When I turned 50 a couple of years ago I had the feeling at once overwhelming and uplifting that I had reached a threshold, that I was standing on the doorstep of the rest of my life. It was not a venerable granite step before a brightly painted door with a polite brass knocker awaiting my announcement. It was more like standing in a busy hotel lobby amongst a bewildering bustle of people all coming and going in a commotion of intent and purpose while I lacked any clear direction. Still, I have always treasured those moments, of being poised on the brink of… something! Preparing to consciously choose a new direction is always exhilarating – be it blissful, just plain terrifying or somewhere in between.
I have encountered many thresholds in my life; leaving home and starting work, setting off alone for Africa, entering into marriage, divorce then remarriage. Becoming a parent is the most life-changing threshold I have yet crossed, with its twin gifts of challenge and joy. Both of my children were born at home. Healthy pregnancies and a wonderful midwife supported my choice to forgo the technology and drugs of the hospital and instead to follow the inner wisdom of my miraculous body that knew just how to bring a new being into the world. At home, even in the most tumultuous surges of birthing, I could find peace and feel the lovely holiness of the door opening between the worlds. I had the space I needed to fully experience the irrefutable beauty of a soul’s transition. Every race and culture on earth celebrates birth with rituals that honor the beginning of a life and most have equally strong traditions to mark the end of earthly life. That is the corresponding threshold of course, that leading out of life – death. It is the same door that opens, the same threshold that is crossed, just in a different direction. Yet, within our society, we seem to have lost our recognition of death as a direct consequence of life. Unhealthy and macabre attitudes towards death and dying are everywhere, from teen zombie and vampire fiction to Halloween monstrosities, while we are losing touch with our inner wisdom and the healing traditions of death ritual.
Death comes to us all. My father died after a long chronic illness, and my younger brother was killed instantly a motorbike accident. More recently a beloved family member, Alex, left this life in an incredible example of ‘passing’ with flying colors. Alex had survived Hodgkin’s lymphoma as a teenager and was an exceptionally warm, generous and spiritual man. He had been working in hospice for 18 years when he was diagnosed with an aggressive form of stomach cancer in 2009. Over the years that I knew him we had had many talks about death and about what might come next. Our conversations grew more spiritual as the cancer progressed and his final Christmas, spent with my family in Rhode Island, was the most meaningful I have ever experienced. Alex lived every minute of his dying and shared what he learned with all who were willing to accompany him on his journey.
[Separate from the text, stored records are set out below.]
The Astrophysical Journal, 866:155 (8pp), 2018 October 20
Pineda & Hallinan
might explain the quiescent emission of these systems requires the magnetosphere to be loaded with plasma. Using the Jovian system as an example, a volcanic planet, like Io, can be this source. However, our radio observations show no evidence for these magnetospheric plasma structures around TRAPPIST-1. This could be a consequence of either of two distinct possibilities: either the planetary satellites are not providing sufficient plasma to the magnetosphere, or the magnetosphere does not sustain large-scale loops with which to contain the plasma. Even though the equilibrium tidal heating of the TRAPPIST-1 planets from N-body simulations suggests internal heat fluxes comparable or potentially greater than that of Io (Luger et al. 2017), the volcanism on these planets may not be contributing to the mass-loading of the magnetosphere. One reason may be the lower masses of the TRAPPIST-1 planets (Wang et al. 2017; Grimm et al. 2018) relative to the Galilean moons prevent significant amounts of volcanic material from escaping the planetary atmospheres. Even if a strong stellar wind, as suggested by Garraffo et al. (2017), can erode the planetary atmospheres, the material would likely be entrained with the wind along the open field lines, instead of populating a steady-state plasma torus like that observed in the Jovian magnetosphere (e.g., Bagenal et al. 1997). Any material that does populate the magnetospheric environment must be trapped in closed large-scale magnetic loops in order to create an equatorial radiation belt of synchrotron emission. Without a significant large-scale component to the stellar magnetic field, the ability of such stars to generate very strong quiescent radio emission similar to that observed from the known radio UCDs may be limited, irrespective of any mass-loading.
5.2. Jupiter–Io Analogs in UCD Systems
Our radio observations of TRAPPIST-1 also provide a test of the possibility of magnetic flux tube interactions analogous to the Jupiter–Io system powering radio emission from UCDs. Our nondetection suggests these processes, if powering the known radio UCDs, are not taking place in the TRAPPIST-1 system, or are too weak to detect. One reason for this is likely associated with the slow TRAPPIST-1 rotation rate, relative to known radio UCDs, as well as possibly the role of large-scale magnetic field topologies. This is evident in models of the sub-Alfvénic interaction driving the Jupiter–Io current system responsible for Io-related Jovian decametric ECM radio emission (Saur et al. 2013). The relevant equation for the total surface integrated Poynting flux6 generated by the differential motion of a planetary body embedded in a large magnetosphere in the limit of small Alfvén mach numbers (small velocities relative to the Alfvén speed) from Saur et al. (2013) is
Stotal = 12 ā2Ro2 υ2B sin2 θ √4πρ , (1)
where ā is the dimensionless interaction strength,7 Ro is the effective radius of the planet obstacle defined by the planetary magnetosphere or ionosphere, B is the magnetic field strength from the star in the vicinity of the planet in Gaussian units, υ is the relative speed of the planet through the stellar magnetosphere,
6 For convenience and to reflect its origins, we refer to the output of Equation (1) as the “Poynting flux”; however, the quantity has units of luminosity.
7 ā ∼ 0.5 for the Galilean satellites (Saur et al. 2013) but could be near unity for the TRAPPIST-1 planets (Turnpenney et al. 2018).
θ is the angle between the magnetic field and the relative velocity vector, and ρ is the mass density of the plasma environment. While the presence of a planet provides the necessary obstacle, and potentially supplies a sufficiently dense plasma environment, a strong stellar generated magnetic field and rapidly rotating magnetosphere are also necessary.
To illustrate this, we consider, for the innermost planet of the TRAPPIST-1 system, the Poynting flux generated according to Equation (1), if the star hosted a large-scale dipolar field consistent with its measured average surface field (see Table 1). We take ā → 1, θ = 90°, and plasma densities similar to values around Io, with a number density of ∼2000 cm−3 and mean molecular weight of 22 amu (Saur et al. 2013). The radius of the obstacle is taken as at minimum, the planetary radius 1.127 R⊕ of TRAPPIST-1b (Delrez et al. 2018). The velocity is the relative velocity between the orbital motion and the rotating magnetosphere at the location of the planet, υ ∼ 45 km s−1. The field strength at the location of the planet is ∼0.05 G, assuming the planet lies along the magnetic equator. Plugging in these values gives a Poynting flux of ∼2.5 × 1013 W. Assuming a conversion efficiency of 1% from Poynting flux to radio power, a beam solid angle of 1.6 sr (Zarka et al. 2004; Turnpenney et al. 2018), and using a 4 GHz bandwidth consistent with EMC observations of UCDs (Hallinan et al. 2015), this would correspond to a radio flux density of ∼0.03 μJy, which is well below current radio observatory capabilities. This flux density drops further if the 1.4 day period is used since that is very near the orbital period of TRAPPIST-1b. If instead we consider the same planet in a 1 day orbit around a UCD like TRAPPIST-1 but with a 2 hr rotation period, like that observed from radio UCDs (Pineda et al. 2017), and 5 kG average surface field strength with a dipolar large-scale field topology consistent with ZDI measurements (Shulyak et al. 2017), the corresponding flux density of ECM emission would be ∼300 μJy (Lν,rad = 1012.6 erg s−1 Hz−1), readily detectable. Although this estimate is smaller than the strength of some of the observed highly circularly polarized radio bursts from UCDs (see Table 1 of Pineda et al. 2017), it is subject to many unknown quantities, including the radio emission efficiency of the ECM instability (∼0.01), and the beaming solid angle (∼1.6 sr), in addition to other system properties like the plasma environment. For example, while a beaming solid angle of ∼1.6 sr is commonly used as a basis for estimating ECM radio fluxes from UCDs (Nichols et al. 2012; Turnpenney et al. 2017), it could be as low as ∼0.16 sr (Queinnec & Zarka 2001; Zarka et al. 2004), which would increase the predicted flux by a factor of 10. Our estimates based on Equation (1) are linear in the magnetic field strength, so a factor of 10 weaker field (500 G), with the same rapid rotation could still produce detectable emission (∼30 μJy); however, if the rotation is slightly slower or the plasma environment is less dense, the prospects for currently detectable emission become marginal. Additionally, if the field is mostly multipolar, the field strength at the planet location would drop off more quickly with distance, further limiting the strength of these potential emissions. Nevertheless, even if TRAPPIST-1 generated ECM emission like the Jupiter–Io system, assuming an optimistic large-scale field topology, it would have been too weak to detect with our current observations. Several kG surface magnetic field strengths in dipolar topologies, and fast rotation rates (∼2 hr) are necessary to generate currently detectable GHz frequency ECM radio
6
Alex fulfilled the dream most of us have of passing away peacefully at home, surrounded with love. His grace throughout his transition made it possible for those of us left behind to experience a gift of holiness, a kind of loveliness that lends strength through even the most grief-filled of times. A few days after his death, some of Alex’s hospice co-workers visited his wife at their home in Delaware. Arriving at the house on a chilly, damp March day they were captivated by an ‘upside-down rainbow’ in the sky above the house. It was a circumzenithal arc, occasionally seen in northern latitudes when light is refracted through ice crystals high in the atmosphere. A rainbow smile from the heavens.
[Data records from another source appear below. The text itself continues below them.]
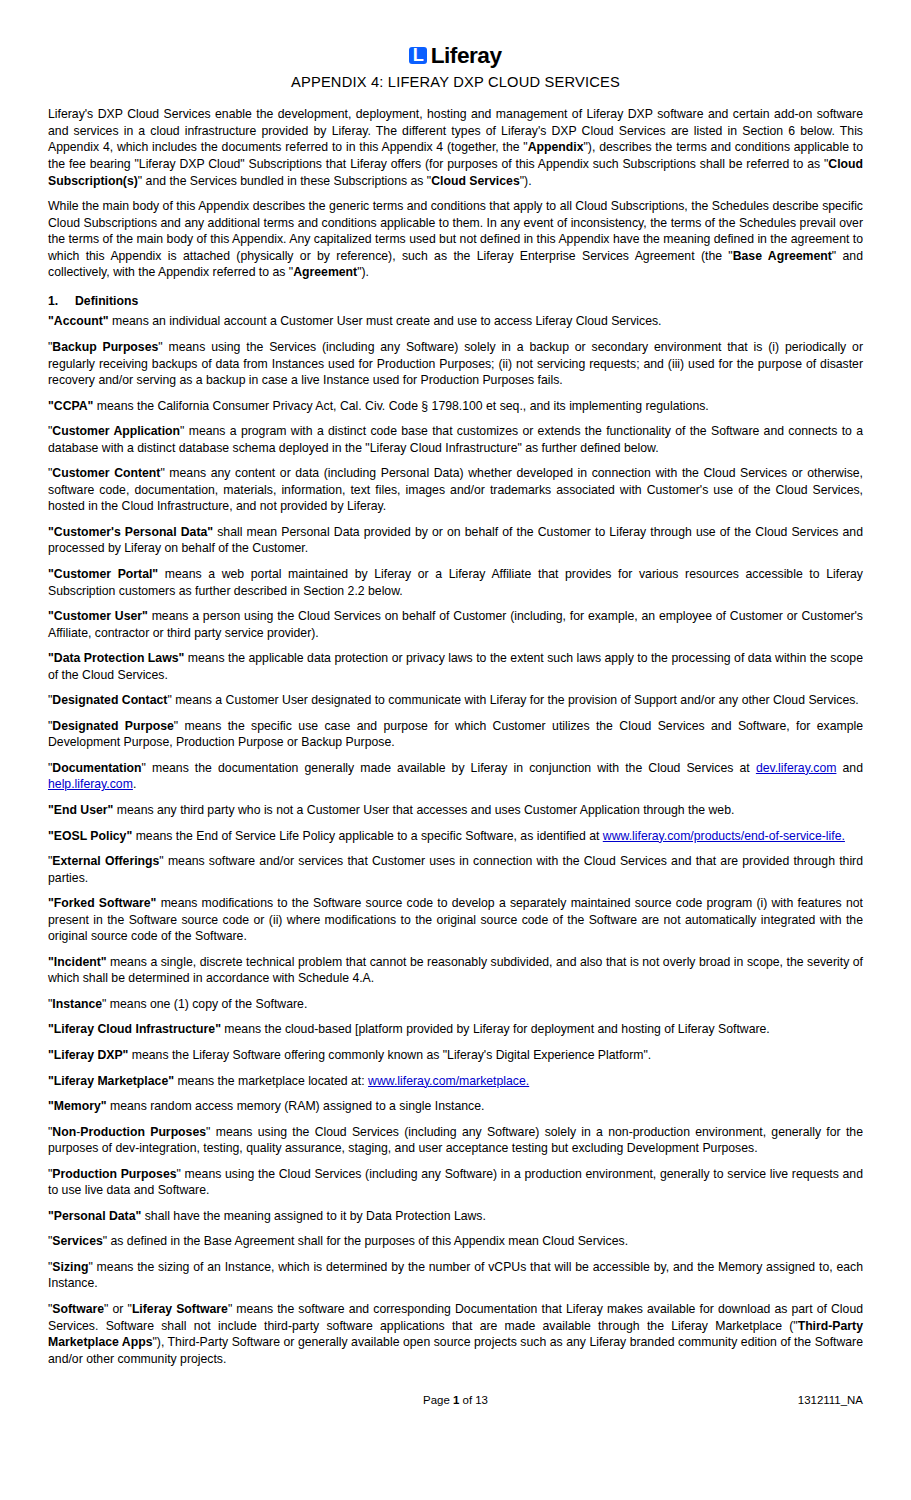LLiferay
APPENDIX 4: LIFERAY DXP CLOUD SERVICES
Liferay's DXP Cloud Services enable the development, deployment, hosting and management of Liferay DXP software and certain add-on software and services in a cloud infrastructure provided by Liferay. The different types of Liferay's DXP Cloud Services are listed in Section 6 below. This Appendix 4, which includes the documents referred to in this Appendix 4 (together, the "Appendix"), describes the terms and conditions applicable to the fee bearing "Liferay DXP Cloud" Subscriptions that Liferay offers (for purposes of this Appendix such Subscriptions shall be referred to as "Cloud Subscription(s)" and the Services bundled in these Subscriptions as "Cloud Services").
While the main body of this Appendix describes the generic terms and conditions that apply to all Cloud Subscriptions, the Schedules describe specific Cloud Subscriptions and any additional terms and conditions applicable to them. In any event of inconsistency, the terms of the Schedules prevail over the terms of the main body of this Appendix. Any capitalized terms used but not defined in this Appendix have the meaning defined in the agreement to which this Appendix is attached (physically or by reference), such as the Liferay Enterprise Services Agreement (the "Base Agreement" and collectively, with the Appendix referred to as "Agreement").
1. Definitions
"Account" means an individual account a Customer User must create and use to access Liferay Cloud Services.
"Backup Purposes" means using the Services (including any Software) solely in a backup or secondary environment that is (i) periodically or regularly receiving backups of data from Instances used for Production Purposes; (ii) not servicing requests; and (iii) used for the purpose of disaster recovery and/or serving as a backup in case a live Instance used for Production Purposes fails.
"CCPA" means the California Consumer Privacy Act, Cal. Civ. Code § 1798.100 et seq., and its implementing regulations.
"Customer Application" means a program with a distinct code base that customizes or extends the functionality of the Software and connects to a database with a distinct database schema deployed in the "Liferay Cloud Infrastructure" as further defined below.
"Customer Content" means any content or data (including Personal Data) whether developed in connection with the Cloud Services or otherwise, software code, documentation, materials, information, text files, images and/or trademarks associated with Customer's use of the Cloud Services, hosted in the Cloud Infrastructure, and not provided by Liferay.
"Customer's Personal Data" shall mean Personal Data provided by or on behalf of the Customer to Liferay through use of the Cloud Services and processed by Liferay on behalf of the Customer.
"Customer Portal" means a web portal maintained by Liferay or a Liferay Affiliate that provides for various resources accessible to Liferay Subscription customers as further described in Section 2.2 below.
"Customer User" means a person using the Cloud Services on behalf of Customer (including, for example, an employee of Customer or Customer's Affiliate, contractor or third party service provider).
"Data Protection Laws" means the applicable data protection or privacy laws to the extent such laws apply to the processing of data within the scope of the Cloud Services.
"Designated Contact" means a Customer User designated to communicate with Liferay for the provision of Support and/or any other Cloud Services.
"Designated Purpose" means the specific use case and purpose for which Customer utilizes the Cloud Services and Software, for example Development Purpose, Production Purpose or Backup Purpose.
"Documentation" means the documentation generally made available by Liferay in conjunction with the Cloud Services at dev.liferay.com and help.liferay.com.
"End User" means any third party who is not a Customer User that accesses and uses Customer Application through the web.
"EOSL Policy" means the End of Service Life Policy applicable to a specific Software, as identified at www.liferay.com/products/end-of-service-life.
"External Offerings" means software and/or services that Customer uses in connection with the Cloud Services and that are provided through third parties.
"Forked Software" means modifications to the Software source code to develop a separately maintained source code program (i) with features not present in the Software source code or (ii) where modifications to the original source code of the Software are not automatically integrated with the original source code of the Software.
"Incident" means a single, discrete technical problem that cannot be reasonably subdivided, and also that is not overly broad in scope, the severity of which shall be determined in accordance with Schedule 4.A.
"Instance" means one (1) copy of the Software.
"Liferay Cloud Infrastructure" means the cloud-based [platform provided by Liferay for deployment and hosting of Liferay Software.
"Liferay DXP" means the Liferay Software offering commonly known as "Liferay's Digital Experience Platform".
"Liferay Marketplace" means the marketplace located at: www.liferay.com/marketplace.
"Memory" means random access memory (RAM) assigned to a single Instance.
"Non-Production Purposes" means using the Cloud Services (including any Software) solely in a non-production environment, generally for the purposes of dev-integration, testing, quality assurance, staging, and user acceptance testing but excluding Development Purposes.
"Production Purposes" means using the Cloud Services (including any Software) in a production environment, generally to service live requests and to use live data and Software.
"Personal Data" shall have the meaning assigned to it by Data Protection Laws.
"Services" as defined in the Base Agreement shall for the purposes of this Appendix mean Cloud Services.
"Sizing" means the sizing of an Instance, which is determined by the number of vCPUs that will be accessible by, and the Memory assigned to, each Instance.
"Software" or "Liferay Software" means the software and corresponding Documentation that Liferay makes available for download as part of Cloud Services. Software shall not include third-party software applications that are made available through the Liferay Marketplace ("Third-Party Marketplace Apps"), Third-Party Software or generally available open source projects such as any Liferay branded community edition of the Software and/or other community projects.
Page 1 of 13
1312111_NA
I keep a photograph of Alex’s rainbow smile on my kitchen wall as a reminder that, at least in the big picture of life, all is well. Shortly after Christmas 2012 another rainbow smile appeared in the sky, this time over my home in Rhode Island. It was a beautiful winter’s day that Alex would have loved and I felt so happy thinking of him being with us in spirit. A couple of days later a new friend was visiting and asked about the rainbow picture on my wall. After I had told her about the two rainbows I went to the computer to find some information she needed. At once I saw a message that a young woman I knew had died in an accident. As our community came together in that time of loss, grief and memorial, I was strengthened by my travels with Alex. The personal threshold I faced was clearing, I began to see that my path was calling me to work in end of life care. I decided to become a hospice volunteer as a first step to becoming a Soul Midwife.